Chemotherapy works by introducing chemicals that cue apoptosis in cancerous cells. Normally, apoptosis kills off aging or ailing cells to keep the body healthy. Chemotherapy triggers this natural process in cancerous cells, causing them to destroy themselves. But for some children with advanced and aggressive tumors, even high doses of chemotherapy followed by bone marrow transplants -- which are designed to eradicate the cancer cells -- do not succeed or are not possible.

Naumovski's lab has discovered the function of several important proteins in the promotion or hindrance of apoptosis. One protein, 53BP2, has been found to promote cell death. Expression of 53BP2 in tumor cells in the lab makes the cells more easily killed by chemotherapy.

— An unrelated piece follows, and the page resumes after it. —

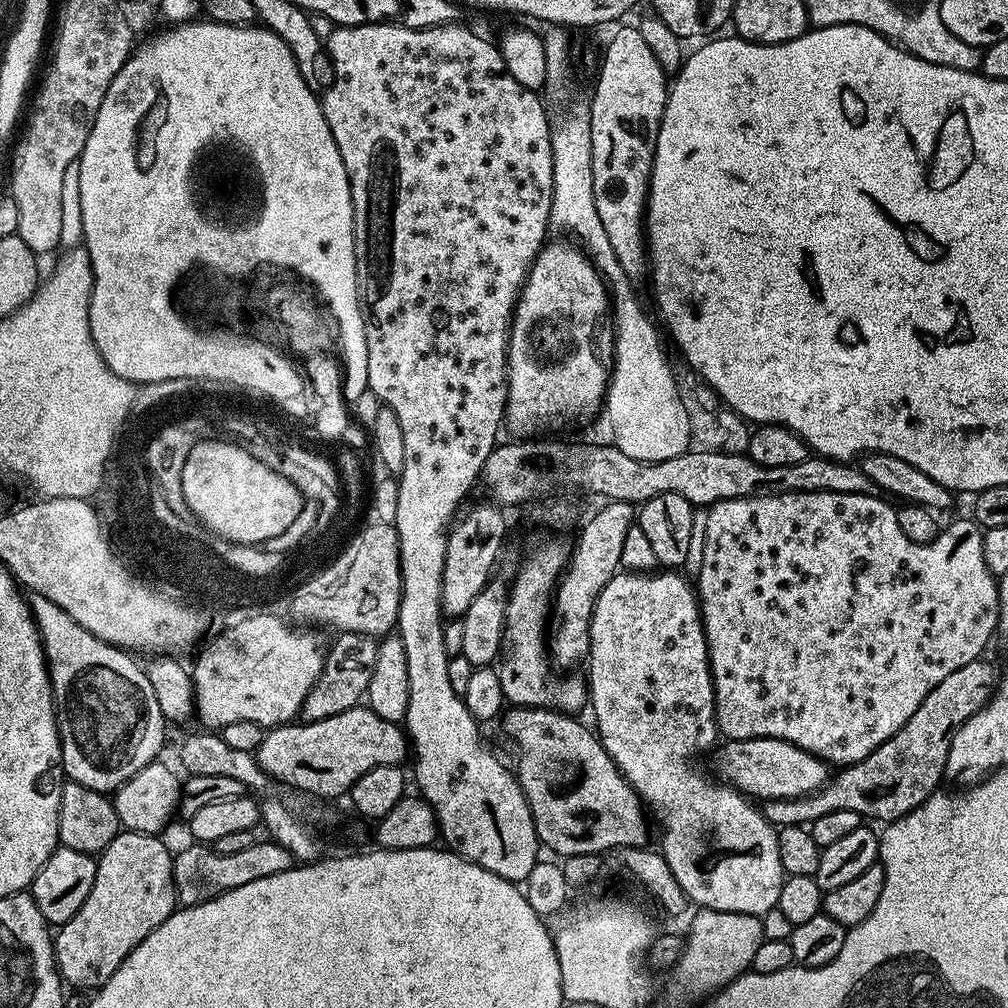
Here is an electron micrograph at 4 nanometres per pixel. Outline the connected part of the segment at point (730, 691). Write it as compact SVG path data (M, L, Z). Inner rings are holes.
M791 492L790 494L778 494L777 496L747 496L746 498L734 498L733 500L723 500L708 508L709 517L707 519L705 549L703 551L702 570L698 579L698 603L700 606L700 620L704 623L704 637L708 643L708 661L712 667L712 685L716 695L716 726L721 733L725 732L728 740L745 740L746 738L778 738L779 740L789 740L794 746L806 750L818 759L827 762L832 766L847 766L857 764L862 758L866 758L882 742L886 742L922 706L926 694L942 682L942 678L954 674L954 670L959 670L961 666L966 666L966 662L974 662L985 655L984 647L995 637L1000 623L1000 586L997 577L990 574L986 566L986 558L982 558L982 538L983 531L979 524L971 518L956 520L952 525L945 527L934 538L934 542L929 544L919 544L910 542L906 534L902 534L898 527L896 508L888 505L886 501L879 500L879 495L873 494L838 494L837 492Z

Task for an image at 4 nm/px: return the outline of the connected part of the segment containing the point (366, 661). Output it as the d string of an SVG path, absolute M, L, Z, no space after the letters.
M341 632L335 638L337 640L327 649L320 677L316 679L310 694L306 694L304 699L302 716L305 721L321 720L334 714L342 714L357 707L367 697L370 674L374 674L377 637L357 632Z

Naumovski has also determined the function of another protein, ARMER, which inhibits apoptosis in tissue culture cells. His team is trying to decrease ARMER's activity in tumor cells so that they become vulnerable to chemotherapy. At the same time, they are attempting to increase its activity in normal cells, in hopes that ARMER would protect the healthy cells that are often killed by chemotherapy, such as those in bone marrow, intestines, gonads, and hair follicles. Explains Naumovski, "The goal is to minimize toxicity to normal cells and to maximize toxicity to tumor cells."

Naumovski's research supports the theory that it is a specific abundance of proteins that inhibit apoptosis and make a malignant cell resistant to chemotherapy. "We think that the process of how a cell responds to chemotherapy is controlled by its genetic makeup and the proteins the cell produces," he says.

As Naumovski illuminates the role of proteins in apoptosis, his patients continue to inspire him.

"We have a wonderful environment here where pediatric oncologists like myself can take care of patients and see what patients' problems are, so that we can focus our research on what we know are major, clinically relevant issues," he says. "There couldn't be a better setting to foster this research that will have such a direct bearing on children's lives."